Tuberculosis remains a major cause of death globally, not least because of the emergence of strains that are resistant to most antibiotic drugs. Co-infection with HIV exacerbates the situation.

The fact that long courses of drugs need to be taken to eradicate the virus does not help either - this enhances the danger of resistance developing. New drugs that are active against Mycobacterium tuberculosis are very much needed, and ones that shorten the length of treatment would be extremely valuable in the fight against TB.

One new antituberculosis drug, TMC-207, is being developed by Johnson & Johnson subsidiary Tibotec.¹ It has a new mechanism of action, as it interacts with the F0 subunit of mycobacterial ATP synthase, and in the lab showed good activity against a wide range of strains of the bacterium, including those that are resistant to existing antituberculosis drugs.

In one early clinical trial, 75 treatment naïve patients were given 25, 100 or 400mg of TMC-207 once a day, 600mg rifampin or 300mg isoniazid for seven days.² The highest dose of the new drug had significant bactericidal activity after four days, with a similar magnitude to the other two drugs. No drug-related serious adverse events were observed.

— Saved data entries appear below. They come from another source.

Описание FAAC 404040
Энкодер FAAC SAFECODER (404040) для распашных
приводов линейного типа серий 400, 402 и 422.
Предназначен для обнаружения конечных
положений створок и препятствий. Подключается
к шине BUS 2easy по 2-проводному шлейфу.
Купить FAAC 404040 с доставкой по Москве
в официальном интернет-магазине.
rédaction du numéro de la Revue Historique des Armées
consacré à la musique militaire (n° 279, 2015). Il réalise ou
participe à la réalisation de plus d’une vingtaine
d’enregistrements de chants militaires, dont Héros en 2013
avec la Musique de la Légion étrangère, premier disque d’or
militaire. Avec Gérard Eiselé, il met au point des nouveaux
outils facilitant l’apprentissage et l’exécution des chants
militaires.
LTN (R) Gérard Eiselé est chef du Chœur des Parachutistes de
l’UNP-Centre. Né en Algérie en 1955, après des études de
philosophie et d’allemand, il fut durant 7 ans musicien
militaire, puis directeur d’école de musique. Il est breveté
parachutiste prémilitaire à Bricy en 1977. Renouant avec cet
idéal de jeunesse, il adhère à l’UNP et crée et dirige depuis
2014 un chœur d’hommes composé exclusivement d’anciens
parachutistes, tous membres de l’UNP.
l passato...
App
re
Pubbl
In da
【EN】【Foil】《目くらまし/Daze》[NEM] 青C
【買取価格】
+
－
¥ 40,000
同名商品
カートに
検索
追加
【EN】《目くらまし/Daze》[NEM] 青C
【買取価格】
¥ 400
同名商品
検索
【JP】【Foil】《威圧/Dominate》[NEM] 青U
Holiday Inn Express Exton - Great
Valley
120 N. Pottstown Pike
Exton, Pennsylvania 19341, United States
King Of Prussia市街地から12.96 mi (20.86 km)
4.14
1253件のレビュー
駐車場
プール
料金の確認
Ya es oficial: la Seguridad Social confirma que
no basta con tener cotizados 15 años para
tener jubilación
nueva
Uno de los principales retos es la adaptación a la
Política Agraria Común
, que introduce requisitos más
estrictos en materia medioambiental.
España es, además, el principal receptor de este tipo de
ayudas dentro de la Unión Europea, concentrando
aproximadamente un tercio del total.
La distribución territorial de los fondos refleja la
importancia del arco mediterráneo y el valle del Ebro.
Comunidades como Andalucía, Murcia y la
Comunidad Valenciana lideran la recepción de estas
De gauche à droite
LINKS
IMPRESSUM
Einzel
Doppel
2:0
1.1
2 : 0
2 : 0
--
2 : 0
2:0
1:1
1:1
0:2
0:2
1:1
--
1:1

In the first stage of a two-stage randomised, controlled Phase II trial, 47 patients with newly diagosed multidrug resistant pulmonary tuberculosis were given 400mg of TMC-207 for two weeks, followed by 200mg three times a week for six weeks, or placebo, in combination with a standard five drug second line anti-tuberculosis regimen.³ They found that adding the new drug to the cocktail reduced the time before a negative sputum culture was achieved; 45% of those given TMC-207 achieved a negative culture compared with 9% of the placebo group. Most adverse events were mild to moderate. Trials continue.